学習テキスト:
HOME総合情報概要・基本データ刊行物教養学部報635号(2022年4月 1日)

教養学部報

第635号 外部公開

差異と類似のはざま あるいはマダガスカルで骨折するということ

教養学部長 森山 工

image635_1_02.jpg マダガスカルというところをご存知でしょうか。
 アフリカ大陸の東南の沖合に位置する大きな島です。
 わたしはこのマダガスカルのとある農村部で、一九八八年から文化人類学的なフィールドワークに従事してきました。
 文化人類学といえば、異文化のただなかに飛び込み、現地の人々と生活をともにしながら、その異文化を理解しようとする学問です。異文化すなわち他者を理解するということ。これは他者の「他者性」と対峙するということを意味するように思われます。自分とは異質な「他者性」と対峙するということを。
 そのような「他者性」に向きあう経験は、フィールドワークのさまざまな機会にありました。その一例を紹介しましょう。
 調査地域の村々をスクーターで移動している最中でした。街道沿いのある村にさしかかったとき、道に飛び出してきたガチョウをよけきれず、スクーターで轢いたはずみに転倒して、右足の大腿骨を骨折したのです。
 街道沿いの村での転倒でしたから、すぐに村人たちが駆け寄ってくれました。茫然自失としたわたしの脳裡に浮かんだのは、ともかく病院がある町までたどりつかなくては、ということです。
 ところが、集まった村人たちはこぞって町にはゆくな、病院にはゆくなという。自分たちがよく知る呪医のもとへゆこう、と。
 自分で歩くことができない今、村人たちに身を預けることしかできず、結局わたしはその呪医のもとに連れてゆかれるままとなったのでした。呪医はといえば、神や祖先や聖なる霊への唱えごととともに骨折した太腿を撫でさする。その儀式がひととおり終わると、わたしに告げたのです。一週間で歩けるようになる、と。
 一週間というこの宣告に、わたしは縛りつけられる思いでした。幸いにもさまざまな経緯があって、三日後にはチャーター便の小型飛行機で首都に搬送されて手術を受けました。その後、日本に一時帰国してリハビリを経たのち、調査を継続すべくマダガスカルへと戻ったのでした。

利用可能データ:
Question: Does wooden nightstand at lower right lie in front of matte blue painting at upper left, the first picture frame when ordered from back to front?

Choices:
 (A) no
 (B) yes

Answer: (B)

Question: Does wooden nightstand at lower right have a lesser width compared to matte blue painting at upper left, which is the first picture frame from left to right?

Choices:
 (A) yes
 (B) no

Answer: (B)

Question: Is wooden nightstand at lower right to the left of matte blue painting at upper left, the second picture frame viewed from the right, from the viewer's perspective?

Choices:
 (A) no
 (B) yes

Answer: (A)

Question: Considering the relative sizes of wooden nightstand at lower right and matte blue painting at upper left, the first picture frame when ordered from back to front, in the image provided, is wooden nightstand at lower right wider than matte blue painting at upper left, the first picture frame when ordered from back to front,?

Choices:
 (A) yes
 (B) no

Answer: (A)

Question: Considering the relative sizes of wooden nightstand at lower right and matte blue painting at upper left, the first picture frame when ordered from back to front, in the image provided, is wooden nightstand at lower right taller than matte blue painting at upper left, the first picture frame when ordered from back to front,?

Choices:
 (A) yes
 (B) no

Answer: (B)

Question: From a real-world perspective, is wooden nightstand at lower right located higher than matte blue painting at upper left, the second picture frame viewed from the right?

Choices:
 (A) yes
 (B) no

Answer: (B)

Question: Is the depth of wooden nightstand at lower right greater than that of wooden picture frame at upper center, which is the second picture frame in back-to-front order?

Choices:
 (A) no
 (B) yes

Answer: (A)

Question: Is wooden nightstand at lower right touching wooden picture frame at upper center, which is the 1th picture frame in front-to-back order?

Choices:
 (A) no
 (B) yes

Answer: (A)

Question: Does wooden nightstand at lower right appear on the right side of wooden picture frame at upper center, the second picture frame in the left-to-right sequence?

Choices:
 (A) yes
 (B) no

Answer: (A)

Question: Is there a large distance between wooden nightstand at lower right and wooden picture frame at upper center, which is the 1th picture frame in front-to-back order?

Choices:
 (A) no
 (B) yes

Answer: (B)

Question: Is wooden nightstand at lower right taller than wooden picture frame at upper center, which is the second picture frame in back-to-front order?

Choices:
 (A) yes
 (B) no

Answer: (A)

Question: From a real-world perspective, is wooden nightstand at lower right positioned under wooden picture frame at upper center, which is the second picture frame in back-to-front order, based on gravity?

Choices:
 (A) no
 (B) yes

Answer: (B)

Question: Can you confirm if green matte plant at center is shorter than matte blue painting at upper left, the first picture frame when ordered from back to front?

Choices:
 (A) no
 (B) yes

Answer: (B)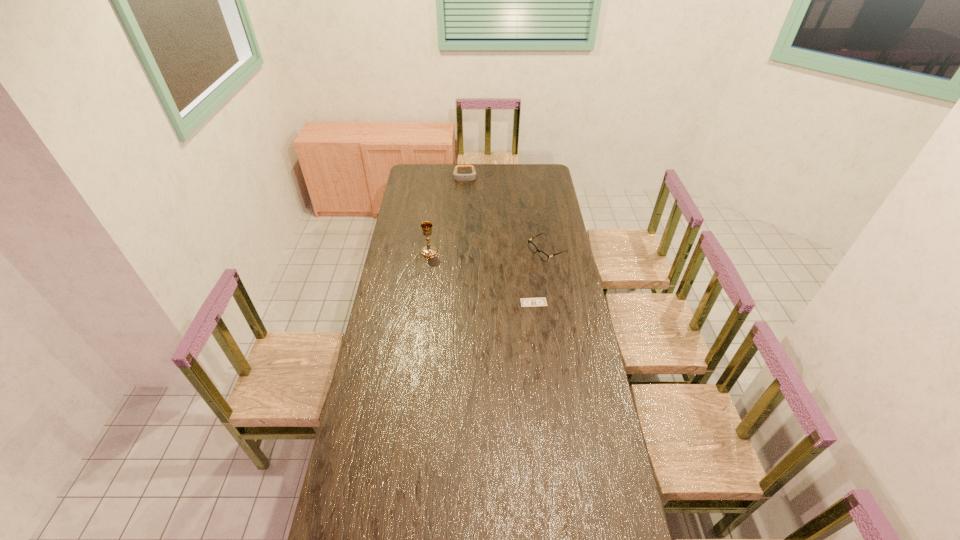
This screenshot has height=540, width=960. I want to click on vacant space on the desktop that is between the leftmost object and the shortest object and is positioned on the front-facing side of the spectacles, so click(488, 280).

Image resolution: width=960 pixels, height=540 pixels. I want to click on free space on the desktop that is between the tallest object and the nearest object and is positioned on the front and back of the goggles, so click(x=467, y=271).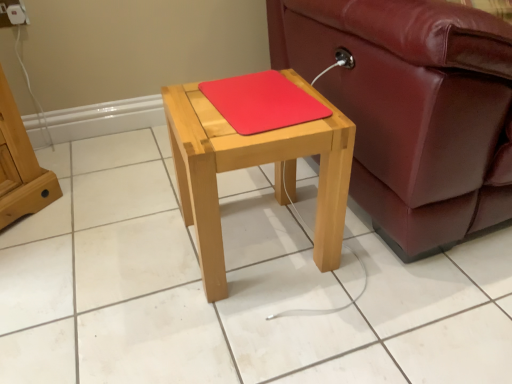
This screenshot has height=384, width=512. Identify the location of free space that is to the left of natural wood table at center. (135, 253).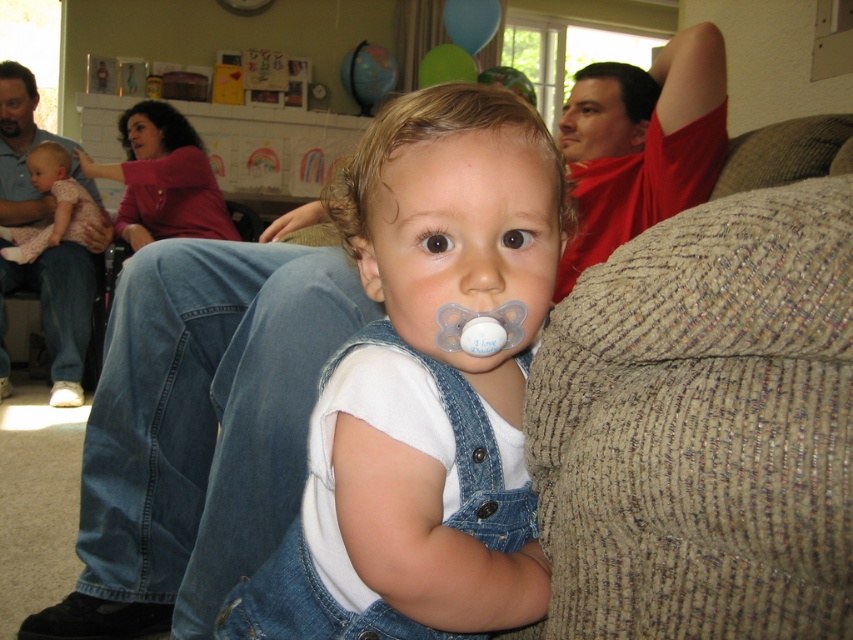
You are a photographer setting up for a family photo. You need to place a small prop between the denim overalls at center and the matte pink dress at left. Which object should the prop be closer to to ensure it fits within the space between them?

The denim overalls at center has a smaller size compared to matte pink dress at left, so the prop should be placed closer to the denim overalls at center to accommodate the space between them.

You are a photographer setting up for a family photo. The baby in denim overalls at center and the adult in matte pink dress at left are part of the shot. If your camera can focus on objects within a 8 feet range, will both subjects be in focus?

The denim overalls at center is 9.43 feet from matte pink dress at left. Since the distance between them exceeds the camera focus range of 8 feet, the camera cannot focus on both subjects simultaneously.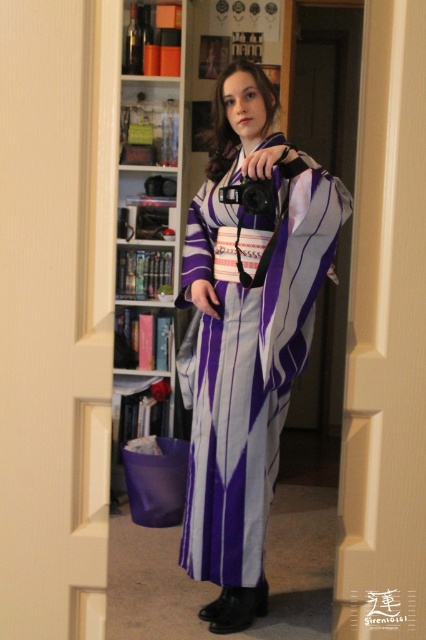
You are trying to decide whether to place a large potted plant between the white wooden bookshelf at center and the black plastic camera at center. Given their sizes, will the plant fit in the space between them?

The white wooden bookshelf at center is bigger than the black plastic camera at center, so there might be enough space to place a large potted plant between them, but the exact fit depends on the plant size and the distance between the two objects.

You are a photographer trying to capture a detailed closeup of the purple silk kimono at center. If your camera can focus on objects within 5 feet, will you need to move closer or farther away?

The purple silk kimono at center is 5.66 feet away from the camera. Since the camera can focus within 5 feet, you need to move closer to achieve a clear closeup.

You are standing in the doorway wearing a kimono and holding a camera. There is a white wooden bookshelf at center. Where is the point located at coordinates (149, 224) in relation to the white wooden bookshelf at center?

The point located at coordinates (149, 224) corresponds to the white wooden bookshelf at center.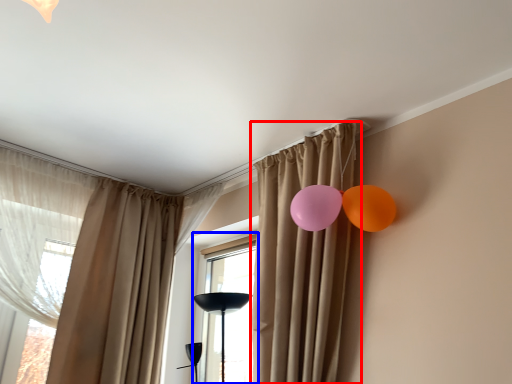
Question: Which point is further to the camera, curtain (highlighted by a red box) or window (highlighted by a blue box)?

Choices:
 (A) curtain
 (B) window

Answer: (B)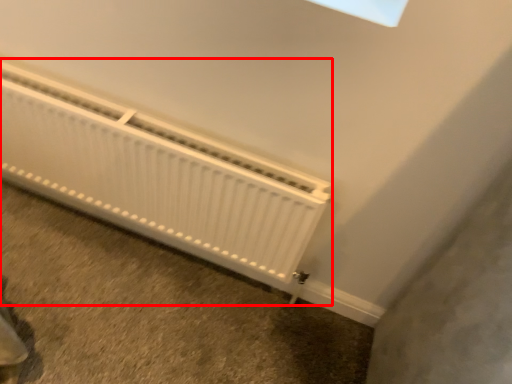
Question: From the image's perspective, what is the correct spatial positioning of radiator (annotated by the red box) in reference to concrete?

Choices:
 (A) below
 (B) above

Answer: (B)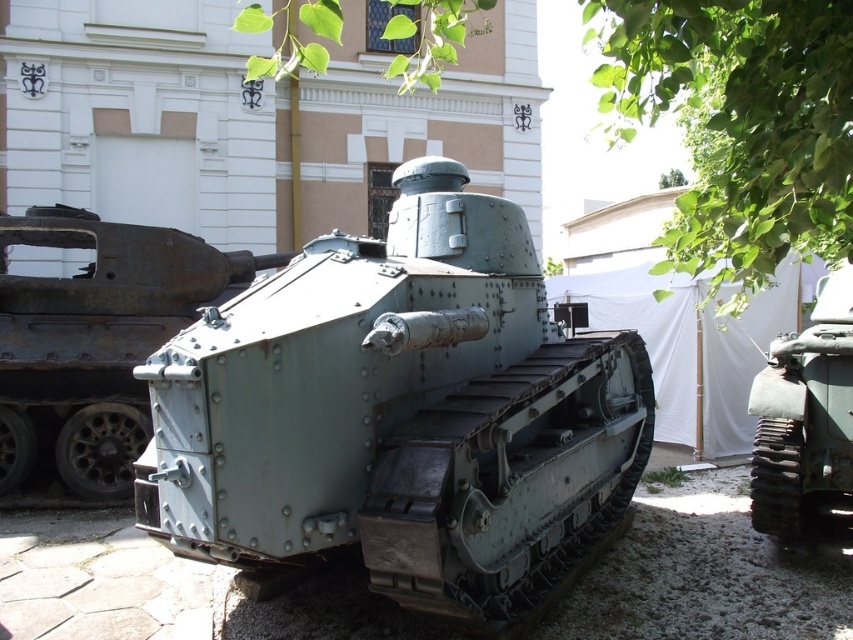
You are a visitor at a military museum and notice the green leafy tree at upper center and the green matte tank at right. Which object is taller when viewed from the front?

The green leafy tree at upper center is taller than the green matte tank at right.

You are standing in front of the vintage military tank exhibit. There are two points marked on the tank, one at coordinate point [718,228] and the other at point [10,380]. Which point is closer to you?

Point [718,228] is closer to the viewer than point [10,380].

You are a tour guide explaining the layout of the museum exhibit. You mention both the matte green tank at center and the green matte tank at right. Which tank is closer to the entrance where visitors first arrive?

The matte green tank at center is closer to the entrance where visitors first arrive because it is positioned in front of the green matte tank at right.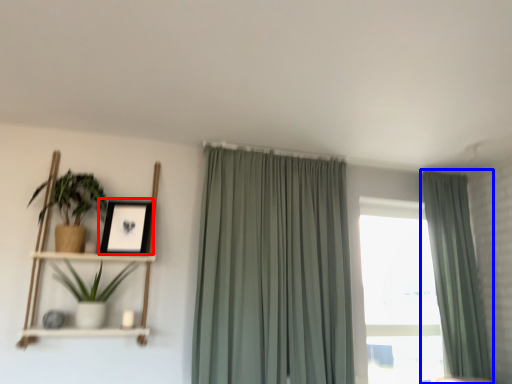
Question: Which object appears farthest to the camera in this image, picture frame (highlighted by a red box) or curtain (highlighted by a blue box)?

Choices:
 (A) picture frame
 (B) curtain

Answer: (B)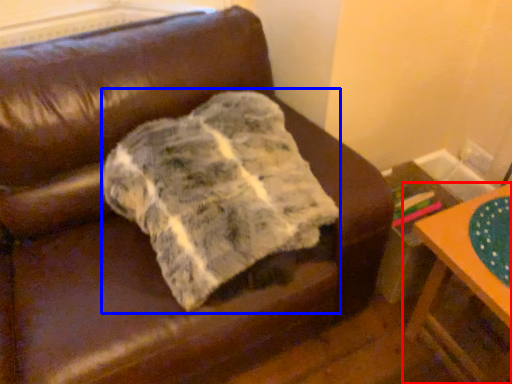
Question: Among these objects, which one is nearest to the camera, table (highlighted by a red box) or blanket (highlighted by a blue box)?

Choices:
 (A) table
 (B) blanket

Answer: (B)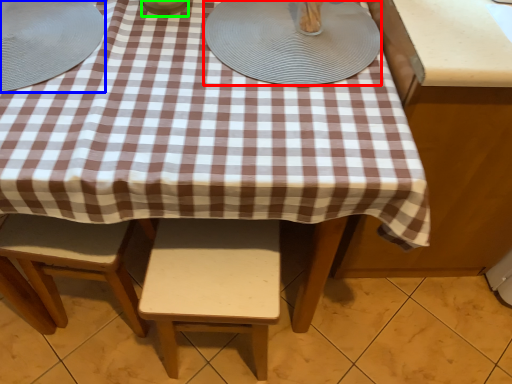
Question: Estimate the real-world distances between objects in this image. Which object is farther from platter (highlighted by a red box), tableware (highlighted by a blue box) or tableware (highlighted by a green box)?

Choices:
 (A) tableware
 (B) tableware

Answer: (A)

作業依頼 1: マダガスカルでの体験を記した文章によれば、筆者が同地の農村部で文化人類学的なフィールドワークに従事し始めたのは何年ですか。
作業依頼 2: マダガスカルでの体験を記した文章を、最後の文の後から引き継いで書き進めてください。
上記のデータは、マダガスカルでの体験を記した文章とは別個の資料です。

回答 1: 一九八八年です。

回答 2:
 町の病院を忌避し、呪医に頼ることを主張した村人たち。彼らの態度にわたしが見たのは、自分たちに馴染みの生活形式に対して彼らがもつ「誠実さ」です。けれどもその「誠実さ」は、わたしの想定を超えたところにありました。呪医に診てもらうというのは、その場のわたしには思いつくべくもなかったのですから。逆にいえば、それがわたしの生活形式のある限界でありました。そこでわたしが逢着した抵抗感は、紛れもなく「他者性」と出会う抵抗感にほかなりませんでした。
 けれども、現地の人々との関係がつねにこのような「他者性」の抵抗感に満ちていたわけではないのです。
 日本でのリハビリを終えてマダガスカルに戻り、わたしが転倒したこの村を再訪して挨拶をして回ったときのことです。村人たちは快癒したわたしを喜んで迎えてくれました。そうか、結局は町の医者に行ったのか。それもいい。でも、あの呪医だって能力は確かだよ。
 軽口をたたきあい、世間話に興ずるとき、そこにも何らかの抵抗感があるとすれば、それはおよそ関係を取り結ぶということに不可避的につきまとうある種の手応えでしかないかのようなのです。同じ人たちと話を交わしているはずなのに、彼らの生活形式という繭玉のなかにわたしを閉じ込めるかのような、静謐な、しかし厳然としたあの「他者性」の抵抗感など、微塵も感じられないのでした。
 このように、同じ人物であっても、それが容赦ない「他者性」とともに立ちあらわれることもあれば、わたしと地続きにやりとりができる類似性を呈することもあるのでした。
 これが示唆しているのは、それが異文化であるという理由で、そこに生活する人々を一元的に他者と規定することの危うさです。一元的に異質なわけでなく、一元的に同質なわけでもない他者。いくばくかの差異といくばくかの類似を併せもった他者。いかなる関係であれ、関係というものを設定することができるとすれば、それはこのような存在者とのあいだにではないのでしょうか。
 さて、教養学部長が新入生のみなさんに贈ることばとして、本稿はかなり異例な内容を示しています。教養学部の沿革にもリベラルアーツの理念にも言及していないからです。
 しかし、わたしは教養学部長であると同時に文化人類学者ですから、文化人類学に携わるものとして教養学部への新入生のみなさんに訴えたい。差異も類似も部分的であるということ、これです。絶対的な差異=異質性も、絶対的な類似=同質性も、すべからく「関係」を取り結ぶということにとっては不可能事です。絶対的に異質なものとは、そもそもコミュニケーションをとることができないでしょうから。絶対的に同質なものとは、そもそもコミュニケーションをとる必要がないでしょうから。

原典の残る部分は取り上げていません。